2. Group Chat Scalability
- Problem: Support 1K-member groups at scale.
- Solution:
- Fan-Out on Write: Write message to each member’s inbox in Cassandra.
- Redis Cache: Store active group metadata (member list).
- Industry Example (Telegram): Telegram uses a “supergroup” model, sharding large groups across servers. Messages fan out to inboxes with MTProto. We adopt fan-out for simplicity, caching for speed.
- Tech Details:
- Cassandra: Partition by user_id, 416K writes/s split across 100 nodes (~4K/node).
- Redis: 1K members * 100B groups = 100GB cache.
- Tradeoffs: Fan-out scales writes linearly (costly for big groups); read-based fan-out reduces writes but delays delivery.
3. Durability & Storage
- Problem: Store 1.8EB over 5 years.
- Solution:
- Cassandra: Multi-DC replication (3x), TTL=5 years for old messages.
- Cold Storage: Move >1-year-old data to S3.
- Tech Details:
- Cassandra: 182.5PB ÷ 100 nodes = 1.8PB/node, 3x replication = 5.4PB/node.
- S3: 100PB, cheaper ($0.023/GB vs. $0.10/GB for Cassandra).
- Tradeoffs: Cassandra ensures fast access but is expensive; S3 saves cost but slows retrieval.
4. Scalability for Surges
- Problem: 416K QPS during peaks.
- Solution:
- Load Balancers: Auto-scale Chat Service (CPU > 70%).

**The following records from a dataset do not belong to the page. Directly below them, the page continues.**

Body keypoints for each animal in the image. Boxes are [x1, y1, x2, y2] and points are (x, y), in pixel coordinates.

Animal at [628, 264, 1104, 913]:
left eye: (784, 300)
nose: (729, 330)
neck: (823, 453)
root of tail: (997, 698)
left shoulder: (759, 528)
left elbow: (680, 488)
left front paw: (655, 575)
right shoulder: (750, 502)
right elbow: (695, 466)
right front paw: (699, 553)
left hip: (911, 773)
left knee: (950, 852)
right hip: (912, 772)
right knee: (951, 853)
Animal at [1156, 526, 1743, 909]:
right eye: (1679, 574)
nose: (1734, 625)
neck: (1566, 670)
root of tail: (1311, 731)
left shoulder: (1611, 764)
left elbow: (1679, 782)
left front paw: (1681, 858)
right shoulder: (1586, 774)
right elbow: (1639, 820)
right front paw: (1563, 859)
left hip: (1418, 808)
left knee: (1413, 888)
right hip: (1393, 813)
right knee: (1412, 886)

- Sharding: Cassandra by user_id, Redis by channel_id.
- Tech Details:
- 416K QPS ÷ 100 shards = 4.16K QPS/shard, fits single node.
- Auto-scaling: Add 1 node/10K QPS, ~50 nodes at peak.
5. High Availability
- Problem: 99.99% uptime.
- Solution:
- Multi-Region: Cassandra (3 DCs), Redis sentinel.

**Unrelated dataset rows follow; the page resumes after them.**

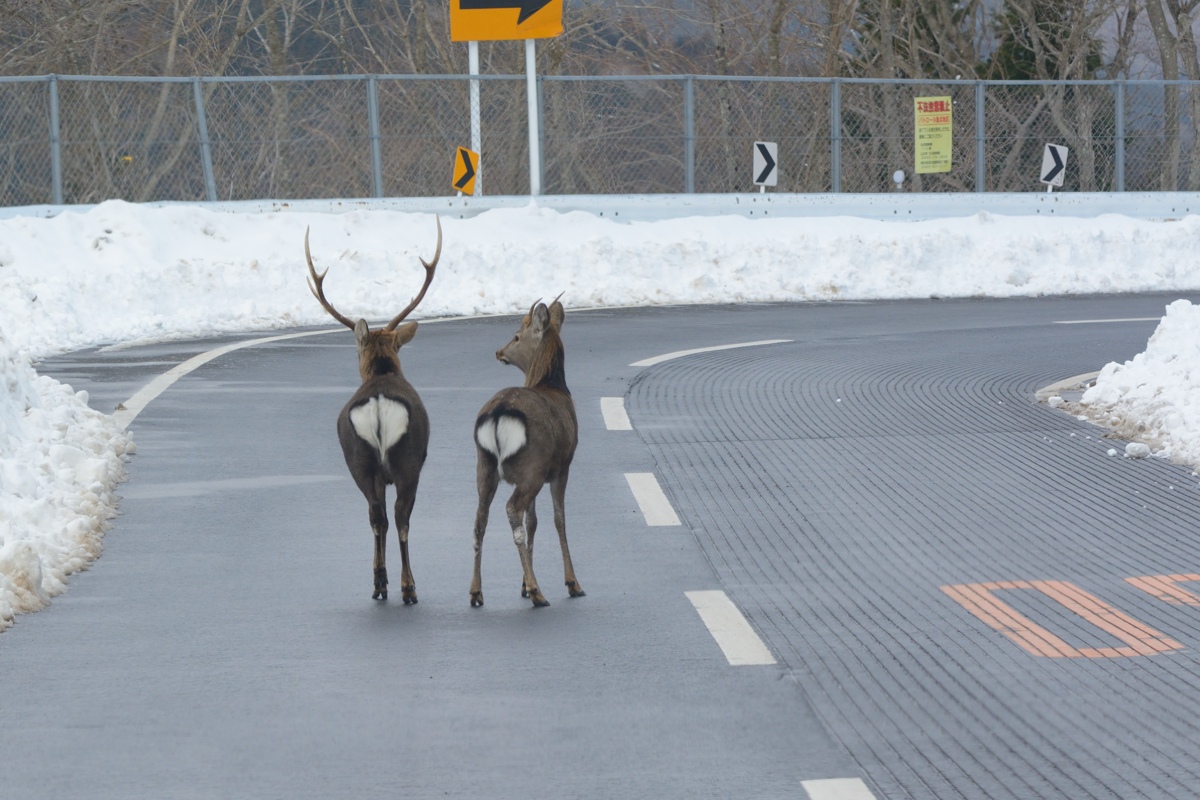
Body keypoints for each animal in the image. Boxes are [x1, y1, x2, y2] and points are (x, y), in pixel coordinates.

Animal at [304, 217, 441, 599]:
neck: (382, 372)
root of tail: (379, 404)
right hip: (404, 459)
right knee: (397, 516)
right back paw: (407, 586)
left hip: (360, 459)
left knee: (378, 515)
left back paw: (385, 583)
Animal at [465, 297, 583, 609]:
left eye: (516, 336)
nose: (499, 351)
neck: (551, 384)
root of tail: (498, 413)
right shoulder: (562, 466)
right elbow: (558, 519)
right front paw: (573, 582)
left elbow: (534, 521)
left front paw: (521, 584)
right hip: (533, 464)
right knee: (511, 510)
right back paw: (537, 592)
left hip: (485, 465)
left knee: (480, 520)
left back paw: (476, 591)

- Fallback: Queue undelivered messages in Kafka.
- Tech Details:
- Cassandra: Quorum reads/writes, 5ms latency.
- Kafka: 1M msg/s, 1-day retention.
Summary of Solutions and Industry Practices
- Authentication: PostgreSQL + JWT + Redis – WhatsApp’s secure login.

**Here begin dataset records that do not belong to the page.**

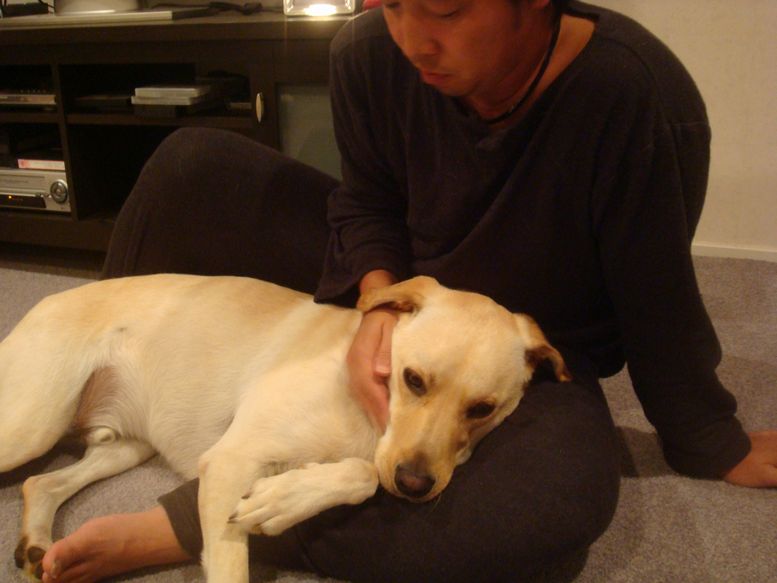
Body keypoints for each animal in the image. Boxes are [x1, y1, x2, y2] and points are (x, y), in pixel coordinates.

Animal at [0, 274, 570, 582]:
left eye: (482, 409)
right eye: (413, 380)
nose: (413, 487)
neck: (373, 413)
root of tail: (49, 300)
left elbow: (363, 473)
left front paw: (283, 499)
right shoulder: (230, 462)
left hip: (124, 447)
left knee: (41, 483)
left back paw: (38, 542)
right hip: (30, 426)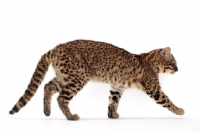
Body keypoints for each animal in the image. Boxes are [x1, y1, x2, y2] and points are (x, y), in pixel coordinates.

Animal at [9, 39, 184, 120]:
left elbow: (113, 102)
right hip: (77, 78)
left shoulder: (116, 87)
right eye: (174, 63)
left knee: (47, 86)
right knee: (61, 98)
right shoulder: (154, 89)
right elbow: (167, 101)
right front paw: (179, 110)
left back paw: (47, 111)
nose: (178, 70)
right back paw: (71, 117)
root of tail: (57, 47)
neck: (151, 61)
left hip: (64, 77)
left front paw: (112, 115)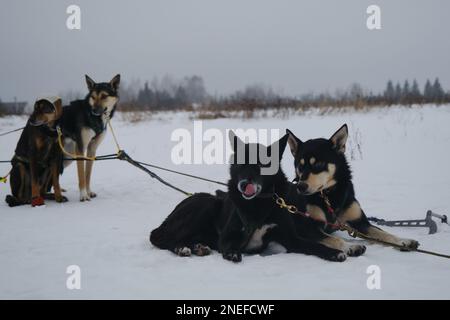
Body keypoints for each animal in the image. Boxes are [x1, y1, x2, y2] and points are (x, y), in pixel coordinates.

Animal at [286, 125, 420, 252]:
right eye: (300, 166)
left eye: (318, 164)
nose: (301, 186)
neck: (329, 195)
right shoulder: (306, 227)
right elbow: (334, 239)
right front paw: (350, 246)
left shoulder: (361, 222)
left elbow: (383, 233)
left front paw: (403, 241)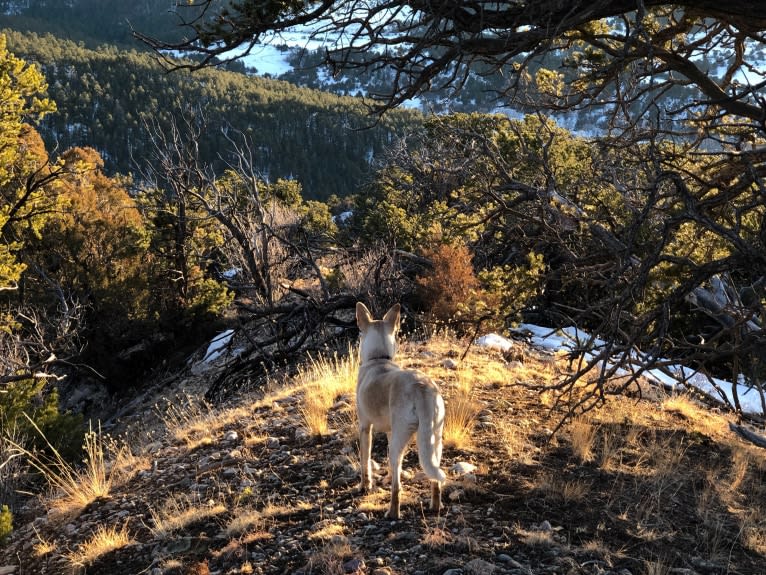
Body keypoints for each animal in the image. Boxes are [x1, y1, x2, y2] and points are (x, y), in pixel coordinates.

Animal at [356, 304, 448, 520]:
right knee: (435, 479)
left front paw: (365, 486)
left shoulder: (365, 428)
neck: (378, 359)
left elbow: (365, 462)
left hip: (399, 442)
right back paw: (435, 506)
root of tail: (421, 387)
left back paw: (392, 512)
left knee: (397, 486)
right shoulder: (390, 431)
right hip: (434, 440)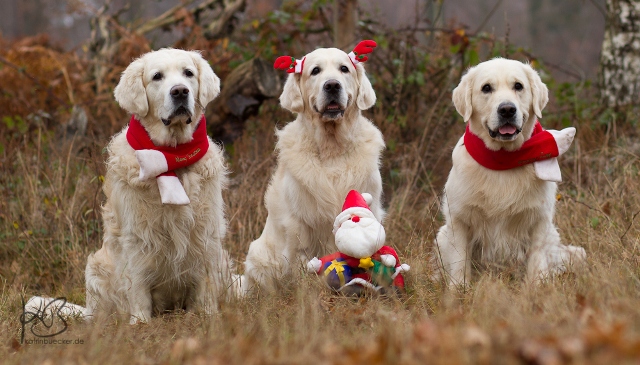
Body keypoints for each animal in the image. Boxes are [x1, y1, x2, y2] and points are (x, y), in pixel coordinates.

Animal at [84, 47, 235, 322]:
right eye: (157, 77)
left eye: (188, 73)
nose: (180, 91)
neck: (172, 153)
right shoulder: (137, 236)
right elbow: (138, 284)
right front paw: (140, 322)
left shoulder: (205, 232)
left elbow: (205, 280)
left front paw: (208, 314)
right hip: (96, 267)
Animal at [241, 39, 384, 292]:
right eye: (315, 71)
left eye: (344, 69)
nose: (332, 85)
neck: (331, 148)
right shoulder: (299, 223)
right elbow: (302, 261)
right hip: (258, 255)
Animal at [436, 57, 584, 284]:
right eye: (486, 88)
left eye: (518, 86)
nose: (507, 109)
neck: (503, 159)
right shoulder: (460, 218)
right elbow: (461, 260)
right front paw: (459, 288)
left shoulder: (539, 219)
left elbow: (536, 260)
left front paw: (536, 286)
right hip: (442, 235)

- Real-time Delivery: WebSockets + Kafka – Slack’s instant messaging.
- Persistence: Cassandra + Sharding – WhatsApp’s scalable storage.
- Group Messaging: PostgreSQL + Kafka + Redis – Telegram’s group efficiency.
- Notifications: FCM + SQS + Retry – Slack’s reliable alerts.
- Security: Signal Protocol + GDPR – WhatsApp’s privacy focus.